Hanson.net. I'm sure it must have seemed
like a good idea to the managerial team. "The fans surf the net. Millions of fans
visit the website everyday. Let's make their internet experience a Hanson
experience." I still haven't looked up exactly what's involved if you make hanson.net
your ISP (I barely visited the hanson.net messageboards), but I believe you get a
'Hansonized' browser, access to special content, web space and a hanson.net e-mail
address.
It sounds great. Except at the moment only USA and Canadian
residents will be able to sign up, and I think it will be a long time before us
Australians can too, if ever. There's still no easy way for me to join MOE, resulting in
me turning interesting shades of green everytime the new issue is discussed in internet
circles. Except that I can't help but wonder what the motives for this marketing venture
are.
Could money be involved? Surely not. After all, this IS
Hanson that I'm talking about. Three fresh-faced young boys full of pure talent, who love
each other and are clearly 'all about the music'. Perhaps the fiscal aspect was the
executives' doing. Or maybe Hanson are extremely intelligent, enterprising boys.

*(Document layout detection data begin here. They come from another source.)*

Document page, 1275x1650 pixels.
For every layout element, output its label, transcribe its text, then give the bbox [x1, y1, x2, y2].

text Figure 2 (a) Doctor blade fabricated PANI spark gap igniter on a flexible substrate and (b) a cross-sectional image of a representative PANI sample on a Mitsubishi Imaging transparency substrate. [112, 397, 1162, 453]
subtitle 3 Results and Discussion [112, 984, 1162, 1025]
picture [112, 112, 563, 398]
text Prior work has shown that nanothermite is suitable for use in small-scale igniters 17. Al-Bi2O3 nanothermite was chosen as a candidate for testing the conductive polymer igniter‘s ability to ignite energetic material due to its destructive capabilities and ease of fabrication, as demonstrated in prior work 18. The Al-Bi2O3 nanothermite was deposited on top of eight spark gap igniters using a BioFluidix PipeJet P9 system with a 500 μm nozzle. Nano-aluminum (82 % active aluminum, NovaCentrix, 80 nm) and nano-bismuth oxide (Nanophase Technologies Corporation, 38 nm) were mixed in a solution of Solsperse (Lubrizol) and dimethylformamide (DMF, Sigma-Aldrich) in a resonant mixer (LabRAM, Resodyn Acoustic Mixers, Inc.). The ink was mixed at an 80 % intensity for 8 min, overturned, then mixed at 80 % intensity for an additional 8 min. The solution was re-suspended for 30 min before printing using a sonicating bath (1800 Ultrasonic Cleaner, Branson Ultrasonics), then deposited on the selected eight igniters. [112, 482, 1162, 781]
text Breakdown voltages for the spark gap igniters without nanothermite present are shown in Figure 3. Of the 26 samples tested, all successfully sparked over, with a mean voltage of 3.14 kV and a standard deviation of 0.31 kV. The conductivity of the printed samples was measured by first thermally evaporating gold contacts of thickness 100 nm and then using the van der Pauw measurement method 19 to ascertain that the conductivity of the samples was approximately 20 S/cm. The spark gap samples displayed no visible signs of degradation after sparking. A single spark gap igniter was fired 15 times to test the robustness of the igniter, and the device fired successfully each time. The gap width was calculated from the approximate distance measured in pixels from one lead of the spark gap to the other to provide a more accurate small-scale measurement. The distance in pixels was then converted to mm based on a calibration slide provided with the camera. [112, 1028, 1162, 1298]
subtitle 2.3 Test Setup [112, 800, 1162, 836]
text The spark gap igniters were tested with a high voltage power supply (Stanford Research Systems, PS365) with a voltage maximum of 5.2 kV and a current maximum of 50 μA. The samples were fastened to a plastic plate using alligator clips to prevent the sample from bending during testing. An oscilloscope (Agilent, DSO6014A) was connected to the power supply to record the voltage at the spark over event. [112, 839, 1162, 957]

Remember the 'I Will Come To You' single? The inclusion of
the 'never been heard before' 'Cry' was highly hyped on their website. We all felt obliged
to buy the single, if only so we could hear this exclusive track. But of course it was
just a gimmick. Let's face it, as much as we love Hanson, most of us probably wouldn't
have bought the single. What's the point, when you own the album? Hanson and their
management realised this, and inserted 'Cry' as a neat little trick to make more people
buy the single. Unfortunately it didn't work too well, at least not here in Australia.

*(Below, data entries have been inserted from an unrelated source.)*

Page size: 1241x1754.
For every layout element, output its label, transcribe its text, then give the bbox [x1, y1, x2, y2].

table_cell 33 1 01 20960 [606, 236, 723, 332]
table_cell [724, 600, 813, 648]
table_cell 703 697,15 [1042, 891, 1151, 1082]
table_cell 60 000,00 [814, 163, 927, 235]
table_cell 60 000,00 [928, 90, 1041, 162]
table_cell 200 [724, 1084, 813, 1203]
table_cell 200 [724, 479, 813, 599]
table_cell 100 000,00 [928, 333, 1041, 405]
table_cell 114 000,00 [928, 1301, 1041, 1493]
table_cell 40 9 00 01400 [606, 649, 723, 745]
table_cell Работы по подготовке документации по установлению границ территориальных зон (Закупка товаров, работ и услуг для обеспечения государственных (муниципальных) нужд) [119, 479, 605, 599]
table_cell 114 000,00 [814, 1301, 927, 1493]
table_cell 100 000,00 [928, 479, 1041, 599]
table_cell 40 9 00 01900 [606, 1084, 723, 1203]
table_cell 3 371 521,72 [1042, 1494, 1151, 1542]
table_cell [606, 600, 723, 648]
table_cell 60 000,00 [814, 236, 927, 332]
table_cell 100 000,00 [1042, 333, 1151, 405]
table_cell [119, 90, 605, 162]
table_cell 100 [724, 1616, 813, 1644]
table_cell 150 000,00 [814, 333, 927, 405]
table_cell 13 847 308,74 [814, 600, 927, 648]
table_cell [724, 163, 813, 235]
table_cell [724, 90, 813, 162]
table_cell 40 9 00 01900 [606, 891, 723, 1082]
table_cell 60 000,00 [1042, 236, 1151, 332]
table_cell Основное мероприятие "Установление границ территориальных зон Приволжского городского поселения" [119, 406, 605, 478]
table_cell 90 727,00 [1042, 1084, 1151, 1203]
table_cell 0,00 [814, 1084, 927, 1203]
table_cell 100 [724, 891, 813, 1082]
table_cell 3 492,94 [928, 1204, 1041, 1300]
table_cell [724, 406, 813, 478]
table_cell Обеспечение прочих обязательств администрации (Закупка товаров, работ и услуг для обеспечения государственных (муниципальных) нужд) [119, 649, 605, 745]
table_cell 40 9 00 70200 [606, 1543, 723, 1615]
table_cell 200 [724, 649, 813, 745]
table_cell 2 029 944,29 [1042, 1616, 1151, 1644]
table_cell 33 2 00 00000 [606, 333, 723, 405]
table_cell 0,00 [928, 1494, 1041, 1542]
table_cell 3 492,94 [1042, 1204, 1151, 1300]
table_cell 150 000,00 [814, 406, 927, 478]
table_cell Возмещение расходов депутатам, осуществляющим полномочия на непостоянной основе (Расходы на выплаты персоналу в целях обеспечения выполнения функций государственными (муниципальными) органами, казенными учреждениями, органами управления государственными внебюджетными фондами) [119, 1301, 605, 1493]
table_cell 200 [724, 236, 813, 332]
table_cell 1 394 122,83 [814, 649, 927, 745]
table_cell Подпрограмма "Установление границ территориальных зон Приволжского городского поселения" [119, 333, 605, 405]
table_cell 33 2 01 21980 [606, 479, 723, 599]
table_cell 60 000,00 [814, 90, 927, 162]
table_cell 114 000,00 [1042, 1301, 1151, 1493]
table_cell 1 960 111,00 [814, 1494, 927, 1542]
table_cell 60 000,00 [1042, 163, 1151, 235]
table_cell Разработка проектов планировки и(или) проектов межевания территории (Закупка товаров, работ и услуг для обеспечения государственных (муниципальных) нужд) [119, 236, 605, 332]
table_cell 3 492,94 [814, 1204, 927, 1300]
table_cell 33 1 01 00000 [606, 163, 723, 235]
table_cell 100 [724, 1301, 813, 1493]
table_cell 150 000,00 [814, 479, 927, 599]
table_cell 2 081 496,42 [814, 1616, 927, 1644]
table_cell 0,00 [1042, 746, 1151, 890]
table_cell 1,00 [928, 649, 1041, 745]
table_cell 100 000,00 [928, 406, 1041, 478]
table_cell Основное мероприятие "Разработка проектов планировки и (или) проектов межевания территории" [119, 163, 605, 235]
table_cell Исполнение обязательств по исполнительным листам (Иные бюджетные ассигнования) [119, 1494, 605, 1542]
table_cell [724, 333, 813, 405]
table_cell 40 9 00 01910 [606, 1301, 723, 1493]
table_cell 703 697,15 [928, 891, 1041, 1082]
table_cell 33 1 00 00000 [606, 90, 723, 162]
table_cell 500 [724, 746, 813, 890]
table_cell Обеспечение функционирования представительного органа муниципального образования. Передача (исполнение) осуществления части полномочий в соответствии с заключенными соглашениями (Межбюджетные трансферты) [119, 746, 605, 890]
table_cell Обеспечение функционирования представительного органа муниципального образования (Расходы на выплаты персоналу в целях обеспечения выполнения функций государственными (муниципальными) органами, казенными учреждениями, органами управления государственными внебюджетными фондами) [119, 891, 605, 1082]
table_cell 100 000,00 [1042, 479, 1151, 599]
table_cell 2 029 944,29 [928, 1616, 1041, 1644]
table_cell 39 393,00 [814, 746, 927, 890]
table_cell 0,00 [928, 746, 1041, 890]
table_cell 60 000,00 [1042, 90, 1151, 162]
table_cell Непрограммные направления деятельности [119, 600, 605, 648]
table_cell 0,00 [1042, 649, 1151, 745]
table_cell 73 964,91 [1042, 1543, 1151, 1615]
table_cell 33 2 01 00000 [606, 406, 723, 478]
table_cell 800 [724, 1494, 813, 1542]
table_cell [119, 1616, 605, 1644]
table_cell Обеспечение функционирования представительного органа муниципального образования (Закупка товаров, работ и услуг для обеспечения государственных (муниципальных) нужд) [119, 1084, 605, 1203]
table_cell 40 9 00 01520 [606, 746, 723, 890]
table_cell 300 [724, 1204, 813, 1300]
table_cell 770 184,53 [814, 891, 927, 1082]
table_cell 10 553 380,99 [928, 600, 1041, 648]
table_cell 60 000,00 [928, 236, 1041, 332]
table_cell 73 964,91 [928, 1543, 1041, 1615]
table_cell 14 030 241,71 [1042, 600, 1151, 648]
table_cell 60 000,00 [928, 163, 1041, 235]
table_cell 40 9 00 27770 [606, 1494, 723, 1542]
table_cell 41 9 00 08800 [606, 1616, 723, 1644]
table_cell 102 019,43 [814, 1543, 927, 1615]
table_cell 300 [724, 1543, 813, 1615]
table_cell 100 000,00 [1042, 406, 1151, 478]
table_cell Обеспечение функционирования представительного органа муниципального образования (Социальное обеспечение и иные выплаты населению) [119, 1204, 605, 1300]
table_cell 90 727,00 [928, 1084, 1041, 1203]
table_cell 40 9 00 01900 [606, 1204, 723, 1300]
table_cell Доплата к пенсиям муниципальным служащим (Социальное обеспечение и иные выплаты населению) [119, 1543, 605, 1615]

But Hanson aren't the only ones. In a world where every pop
group is a commodity and a person's success relies not on the music but on the
merchandising, where you can buy Britney Spears bubblegum and Spice Girl lunchboxes,
can we blame Hanson for following the same road, albeit to a lesser extent?

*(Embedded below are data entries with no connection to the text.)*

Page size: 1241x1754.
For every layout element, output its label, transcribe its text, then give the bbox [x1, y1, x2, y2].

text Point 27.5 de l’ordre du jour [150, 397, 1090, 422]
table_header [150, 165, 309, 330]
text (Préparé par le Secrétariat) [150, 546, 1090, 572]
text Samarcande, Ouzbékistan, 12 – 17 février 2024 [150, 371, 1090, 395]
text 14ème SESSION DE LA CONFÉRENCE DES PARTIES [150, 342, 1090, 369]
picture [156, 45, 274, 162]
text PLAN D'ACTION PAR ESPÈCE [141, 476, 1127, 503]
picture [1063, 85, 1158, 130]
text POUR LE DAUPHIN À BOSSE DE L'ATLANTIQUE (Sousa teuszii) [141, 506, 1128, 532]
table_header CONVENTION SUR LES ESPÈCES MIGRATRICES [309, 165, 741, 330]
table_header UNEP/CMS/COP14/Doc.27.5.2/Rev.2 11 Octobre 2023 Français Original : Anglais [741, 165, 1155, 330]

Even so, I don't like to think of Hanson as such
entrepreneurial sharks. Not Hanson, the boys who influenced my impressionable childish
mind so much in 1997, the brothers who claim to be 'basically best friends', the ones who
sing about aliens. To think this way, that the hanson.net concept is just a money-making
sideline project, cheapens the image of my favourite band. So I shouldn't think like that
anymore.
I'm going to go back to the way it was, when MMMBop was a
novel new word, when the made-up colours of their toothbrushes were hot net news, when the
word 'haircut' was a blasphemy. Perhaps I just can't accept that Hanson have changed, are
changing. Maybe. But for me, it's all about the music.